Hey, I'm not really a pro or anything with this camera and photography stuff....but I thought these were kinda cool....or hey, maybe they aren't as cool as I thought.


----------



## NHS (Sep 7, 2007)

UZ-A-BOW......Stick with the bow.




Just kidding. That is cool. Is that the arrow that took the beast? Also, is that the hide from the deer as well?


----------



## Bowdacious (Sep 16, 2007)

Yeah, that is the fatal arrow.....and that is the deer's hide......you can be honest. Like I said...I'm not a PRO! You won't hurt my feelings if you tell me the truth.


----------



## NHS (Sep 7, 2007)

Where did you have your hide tanned? I was sad to see Fox Valley go bye bye.


----------



## Bowdacious (Sep 16, 2007)

Ha Ha....excellent dodging of the question. The hide was tanned by a friend of mine that is a taxidermist. I was also sad to see Fox Valley go. I work right by there and it made it real convienent. Plus, it was fairly cheap. From what I understand they still will ship it out to their home store.....I haven't really checked into the price.


----------



## waltny (Sep 8, 2007)

If you want the truth, the white balance is off in each. Composition could be worked on(were you going for documentary type shot or something more dramatic?) and more even lighting or diffused light as to not throw shadows.

Congrats on the trophy .


----------



## Bowdacious (Sep 16, 2007)

Well, the deal is that I don't know much about this Photography thing.
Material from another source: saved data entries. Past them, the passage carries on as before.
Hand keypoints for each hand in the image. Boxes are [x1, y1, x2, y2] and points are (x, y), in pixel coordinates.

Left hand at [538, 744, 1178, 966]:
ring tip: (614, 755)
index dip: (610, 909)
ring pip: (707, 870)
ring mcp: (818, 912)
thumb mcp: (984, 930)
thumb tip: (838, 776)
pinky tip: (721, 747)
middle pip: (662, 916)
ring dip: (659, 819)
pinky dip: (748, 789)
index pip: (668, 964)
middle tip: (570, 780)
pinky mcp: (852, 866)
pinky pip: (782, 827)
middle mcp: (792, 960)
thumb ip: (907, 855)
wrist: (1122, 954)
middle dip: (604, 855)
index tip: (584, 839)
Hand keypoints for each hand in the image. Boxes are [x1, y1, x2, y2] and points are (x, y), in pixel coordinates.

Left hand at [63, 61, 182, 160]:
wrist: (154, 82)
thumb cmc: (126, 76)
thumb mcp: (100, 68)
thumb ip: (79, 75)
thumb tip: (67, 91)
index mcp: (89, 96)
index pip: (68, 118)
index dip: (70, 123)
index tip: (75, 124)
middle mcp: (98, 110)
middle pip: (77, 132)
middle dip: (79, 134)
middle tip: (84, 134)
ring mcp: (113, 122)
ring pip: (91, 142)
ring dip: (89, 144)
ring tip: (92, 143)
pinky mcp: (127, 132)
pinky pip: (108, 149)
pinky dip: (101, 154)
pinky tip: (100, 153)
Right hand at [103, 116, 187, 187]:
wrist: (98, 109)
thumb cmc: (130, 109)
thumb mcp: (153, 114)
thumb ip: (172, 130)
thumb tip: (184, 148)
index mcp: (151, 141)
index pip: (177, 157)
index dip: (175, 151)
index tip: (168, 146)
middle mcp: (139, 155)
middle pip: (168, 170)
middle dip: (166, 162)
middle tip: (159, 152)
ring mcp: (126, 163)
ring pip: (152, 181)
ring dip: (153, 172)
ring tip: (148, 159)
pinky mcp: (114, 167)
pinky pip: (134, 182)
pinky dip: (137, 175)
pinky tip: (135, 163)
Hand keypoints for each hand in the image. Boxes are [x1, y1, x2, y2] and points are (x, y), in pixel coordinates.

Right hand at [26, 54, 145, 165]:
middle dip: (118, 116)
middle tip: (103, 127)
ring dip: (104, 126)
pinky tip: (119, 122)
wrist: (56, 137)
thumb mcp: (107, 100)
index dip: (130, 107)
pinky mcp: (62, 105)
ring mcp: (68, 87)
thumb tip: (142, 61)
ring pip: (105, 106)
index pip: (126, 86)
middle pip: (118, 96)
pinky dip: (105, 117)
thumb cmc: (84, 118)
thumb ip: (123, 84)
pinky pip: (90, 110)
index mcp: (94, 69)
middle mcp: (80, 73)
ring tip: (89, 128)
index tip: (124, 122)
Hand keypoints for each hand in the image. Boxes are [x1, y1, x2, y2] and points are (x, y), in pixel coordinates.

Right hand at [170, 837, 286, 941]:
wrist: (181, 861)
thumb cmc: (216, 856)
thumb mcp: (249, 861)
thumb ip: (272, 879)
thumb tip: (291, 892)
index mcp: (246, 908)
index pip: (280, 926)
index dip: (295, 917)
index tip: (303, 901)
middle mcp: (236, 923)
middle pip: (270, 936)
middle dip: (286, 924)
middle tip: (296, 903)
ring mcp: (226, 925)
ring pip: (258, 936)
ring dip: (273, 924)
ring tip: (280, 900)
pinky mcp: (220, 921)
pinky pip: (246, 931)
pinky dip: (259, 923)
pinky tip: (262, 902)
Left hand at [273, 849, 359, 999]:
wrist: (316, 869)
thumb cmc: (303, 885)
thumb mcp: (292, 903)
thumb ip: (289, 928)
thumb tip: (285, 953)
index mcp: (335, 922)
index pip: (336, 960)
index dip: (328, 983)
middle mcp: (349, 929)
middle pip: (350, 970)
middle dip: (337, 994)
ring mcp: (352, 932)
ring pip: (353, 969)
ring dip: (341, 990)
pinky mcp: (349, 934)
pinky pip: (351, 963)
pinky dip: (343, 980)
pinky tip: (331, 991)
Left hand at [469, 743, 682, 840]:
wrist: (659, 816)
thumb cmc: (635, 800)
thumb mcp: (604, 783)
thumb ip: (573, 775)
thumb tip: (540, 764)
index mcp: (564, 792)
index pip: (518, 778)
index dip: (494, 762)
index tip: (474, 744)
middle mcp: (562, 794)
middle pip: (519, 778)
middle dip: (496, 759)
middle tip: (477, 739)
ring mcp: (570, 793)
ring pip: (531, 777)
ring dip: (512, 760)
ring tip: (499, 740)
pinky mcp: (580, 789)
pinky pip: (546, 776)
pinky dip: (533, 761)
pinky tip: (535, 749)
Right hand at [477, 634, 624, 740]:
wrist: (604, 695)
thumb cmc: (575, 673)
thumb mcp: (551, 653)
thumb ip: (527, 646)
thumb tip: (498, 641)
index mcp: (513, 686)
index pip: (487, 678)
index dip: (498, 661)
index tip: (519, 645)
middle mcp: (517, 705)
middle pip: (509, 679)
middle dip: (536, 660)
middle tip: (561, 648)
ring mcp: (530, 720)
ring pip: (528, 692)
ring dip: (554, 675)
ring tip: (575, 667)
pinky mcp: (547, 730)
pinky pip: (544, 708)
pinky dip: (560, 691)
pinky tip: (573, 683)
I don't even know what composition is or white balance....I don't know jack. I guess it is a lot more difficult than I thought. There seems to be more to it than just setting up some stuff and snapping a photo. :wink:


----------



## waltny (Sep 8, 2007)

If you got questions, we've got answers... If you want to get better dont be afraid to ask questions and be ready for the response. I remember when I first started out I didn take C&C well, probally still dont but if you dont get it and adjust fire as suggested then you will never get better. 
The shot you attempted is kind of a still life/product photography set up that requires a great understanding of light and with this style of photography you MAKE the photograph instead of TAKE the photograph. Ive been really into this lately if you want some pointers :wink: Im sure others here like thres wouldnt mind helping out also. 

All else fails, Im availible for cheap :mrgreen:


----------